JAKARTA - Nama Presiden Donald Trump secara resmi telah dihapus dari John F. Kennedy Memorial Center for the Performing Arts pada Jumat dini hari (13/6/2026) waktu setempat, setelah pihak pengelola melewati batas waktu yang ditentukan hakim.

Laman usa today melaporkan, sejumlah [ekerja konstruksi mulai menurunkan huruf demi huruf dari nama Trump pada pukul 03.10 waktu setempat.

Hakim Distrik AS Christopher Cooper pada 29 Mei memutuskan bahwa penambahan nama Trump ke pusat seni tersebut adalah ilegal. Ia memerintahkan agar nama itu dihapus dari semua materi resmi dan papan tanda dalam waktu 14 hari, yaitu hingga 12 Juni.

Dalam penolakannya terhadap permintaan penangguhan dari Departemen Kehakiman, Hakim Cooper menyatakan bahwa para tergugat gagal membuktikan bahwa banding mereka akan berhasil dan gagal menunjukkan bahwa Kennedy Center akan dirugikan secara tidak dapat diperbaiki jika perintahnya dijalankan.

Kerumunan Meriah Menyaksikan Penghapusan

Ratusan warga berkumpul di luar gedung pada Kamis malam, bersorak dan menyanyikan "God Bless America" saat para pekerja bersiap. Banyak yang hadir dengan pakaian rapi, seolah akan menghadiri pertunjukan. Suasana tetap meriah meskipun badai petir melanda kawasan tersebut.

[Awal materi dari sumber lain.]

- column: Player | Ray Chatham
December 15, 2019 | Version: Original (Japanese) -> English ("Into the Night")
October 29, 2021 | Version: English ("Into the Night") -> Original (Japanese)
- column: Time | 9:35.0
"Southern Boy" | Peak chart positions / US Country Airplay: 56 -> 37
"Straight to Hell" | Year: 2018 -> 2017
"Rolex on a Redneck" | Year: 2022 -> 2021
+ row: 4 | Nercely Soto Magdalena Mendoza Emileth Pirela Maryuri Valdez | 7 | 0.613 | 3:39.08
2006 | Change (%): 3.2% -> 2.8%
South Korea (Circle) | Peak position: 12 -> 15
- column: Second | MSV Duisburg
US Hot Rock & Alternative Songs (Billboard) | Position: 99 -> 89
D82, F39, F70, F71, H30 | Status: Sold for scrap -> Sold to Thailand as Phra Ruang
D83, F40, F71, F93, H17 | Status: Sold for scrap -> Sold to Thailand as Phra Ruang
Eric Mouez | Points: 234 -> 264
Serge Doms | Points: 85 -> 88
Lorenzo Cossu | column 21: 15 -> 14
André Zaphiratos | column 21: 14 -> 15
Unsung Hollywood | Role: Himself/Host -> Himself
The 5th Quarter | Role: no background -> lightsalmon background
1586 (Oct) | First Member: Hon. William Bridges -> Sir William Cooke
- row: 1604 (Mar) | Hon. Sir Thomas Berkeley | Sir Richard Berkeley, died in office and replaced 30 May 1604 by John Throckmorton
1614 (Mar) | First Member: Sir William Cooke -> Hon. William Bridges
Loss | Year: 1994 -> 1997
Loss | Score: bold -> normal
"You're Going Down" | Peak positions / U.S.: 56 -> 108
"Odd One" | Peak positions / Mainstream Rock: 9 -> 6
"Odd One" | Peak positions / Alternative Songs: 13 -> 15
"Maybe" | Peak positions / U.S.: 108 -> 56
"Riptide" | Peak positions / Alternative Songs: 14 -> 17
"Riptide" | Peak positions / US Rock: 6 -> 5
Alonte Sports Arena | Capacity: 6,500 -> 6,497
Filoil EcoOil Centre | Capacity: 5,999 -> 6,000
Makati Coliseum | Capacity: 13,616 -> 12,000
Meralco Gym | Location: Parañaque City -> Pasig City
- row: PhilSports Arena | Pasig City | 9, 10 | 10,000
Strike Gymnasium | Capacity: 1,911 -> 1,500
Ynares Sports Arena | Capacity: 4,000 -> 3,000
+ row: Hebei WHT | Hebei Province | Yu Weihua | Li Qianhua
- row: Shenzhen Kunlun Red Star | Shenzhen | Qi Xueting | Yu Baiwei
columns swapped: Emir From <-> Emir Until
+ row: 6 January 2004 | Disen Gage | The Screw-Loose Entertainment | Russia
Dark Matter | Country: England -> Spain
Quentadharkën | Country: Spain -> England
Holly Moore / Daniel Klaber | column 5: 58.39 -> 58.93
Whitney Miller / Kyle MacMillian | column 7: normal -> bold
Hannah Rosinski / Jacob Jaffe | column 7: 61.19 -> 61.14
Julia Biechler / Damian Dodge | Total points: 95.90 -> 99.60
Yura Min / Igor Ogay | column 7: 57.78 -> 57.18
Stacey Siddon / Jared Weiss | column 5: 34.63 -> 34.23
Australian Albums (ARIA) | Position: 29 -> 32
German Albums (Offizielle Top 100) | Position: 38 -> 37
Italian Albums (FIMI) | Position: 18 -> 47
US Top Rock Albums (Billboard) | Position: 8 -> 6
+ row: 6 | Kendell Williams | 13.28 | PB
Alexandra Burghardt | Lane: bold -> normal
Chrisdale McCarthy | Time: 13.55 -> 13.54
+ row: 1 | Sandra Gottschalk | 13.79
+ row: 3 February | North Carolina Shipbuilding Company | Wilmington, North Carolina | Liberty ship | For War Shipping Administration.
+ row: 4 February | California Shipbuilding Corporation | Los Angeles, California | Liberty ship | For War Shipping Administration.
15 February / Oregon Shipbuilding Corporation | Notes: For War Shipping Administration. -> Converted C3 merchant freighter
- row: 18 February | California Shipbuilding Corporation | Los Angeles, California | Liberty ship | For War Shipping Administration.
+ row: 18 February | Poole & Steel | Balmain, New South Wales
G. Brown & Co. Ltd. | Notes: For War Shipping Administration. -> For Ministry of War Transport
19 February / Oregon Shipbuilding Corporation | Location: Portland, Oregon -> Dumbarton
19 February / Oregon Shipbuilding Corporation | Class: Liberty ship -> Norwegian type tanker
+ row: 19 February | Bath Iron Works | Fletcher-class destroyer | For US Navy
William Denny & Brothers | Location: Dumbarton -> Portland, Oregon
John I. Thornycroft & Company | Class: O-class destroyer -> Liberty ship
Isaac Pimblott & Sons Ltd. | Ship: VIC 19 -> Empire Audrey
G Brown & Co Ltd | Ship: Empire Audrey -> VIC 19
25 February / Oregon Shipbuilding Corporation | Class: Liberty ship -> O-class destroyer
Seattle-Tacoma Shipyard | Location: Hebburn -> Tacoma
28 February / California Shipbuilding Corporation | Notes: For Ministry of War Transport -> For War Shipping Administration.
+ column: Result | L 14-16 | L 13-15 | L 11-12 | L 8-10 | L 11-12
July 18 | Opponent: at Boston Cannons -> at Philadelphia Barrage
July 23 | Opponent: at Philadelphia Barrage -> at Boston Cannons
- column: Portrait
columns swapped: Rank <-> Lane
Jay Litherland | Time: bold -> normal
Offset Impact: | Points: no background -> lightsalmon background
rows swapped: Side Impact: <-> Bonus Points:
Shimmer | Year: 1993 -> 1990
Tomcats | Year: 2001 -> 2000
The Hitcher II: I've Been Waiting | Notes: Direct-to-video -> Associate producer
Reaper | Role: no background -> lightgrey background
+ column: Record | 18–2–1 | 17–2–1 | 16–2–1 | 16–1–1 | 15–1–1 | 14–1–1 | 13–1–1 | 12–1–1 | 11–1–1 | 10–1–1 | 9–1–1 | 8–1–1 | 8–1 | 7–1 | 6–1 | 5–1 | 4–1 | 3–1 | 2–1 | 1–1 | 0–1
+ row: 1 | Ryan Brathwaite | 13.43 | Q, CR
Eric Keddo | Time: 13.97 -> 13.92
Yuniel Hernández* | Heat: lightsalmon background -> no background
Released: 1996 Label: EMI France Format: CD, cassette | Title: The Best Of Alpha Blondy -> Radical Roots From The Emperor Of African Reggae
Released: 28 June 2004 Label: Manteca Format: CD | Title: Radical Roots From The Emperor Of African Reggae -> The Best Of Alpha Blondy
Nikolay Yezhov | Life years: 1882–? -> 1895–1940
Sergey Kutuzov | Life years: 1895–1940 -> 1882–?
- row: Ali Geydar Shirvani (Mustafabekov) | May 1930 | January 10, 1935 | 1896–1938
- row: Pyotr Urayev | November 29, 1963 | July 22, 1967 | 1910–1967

Carolina Clarence, seorang pensiunan guru taman kanak-kanak setempat, datang dengan anjingnya. Ia menyebut "konyol" bahwa nama Trump pernah dipasang di gedung tersebut. "Kita akan menyaksikan ini diturunkan," kata Clarence, menambahkan bahwa nama Trump di gedung itu menyakiti institusi bersejarah tersebut karena seniman membatalkan pertunjukan dan donasi menurun.

Latar Belakang Hukum

Kennedy Center, yang dibuka pada 1971, kembali ke nama aslinya: "The John F. Kennedy Memorial Center for the Performing Arts." Pada Desember 2025, dewan wali amanat Kennedy Center yang didominasi pendukung Trump telah memilih untuk mengganti nama gedung tersebut untuk menghormati Trump, dengan alasan ia membantu mengamankan pendanaan federal.

Hakim Cooper memutuskan bahwa dewan wali amanat melanggar Undang-Undang federal tahun 1964. "Kennedy Center harus dinamai untuk, dan dimaksudkan untuk menghormati, Presiden Kennedy sendirian," katanya.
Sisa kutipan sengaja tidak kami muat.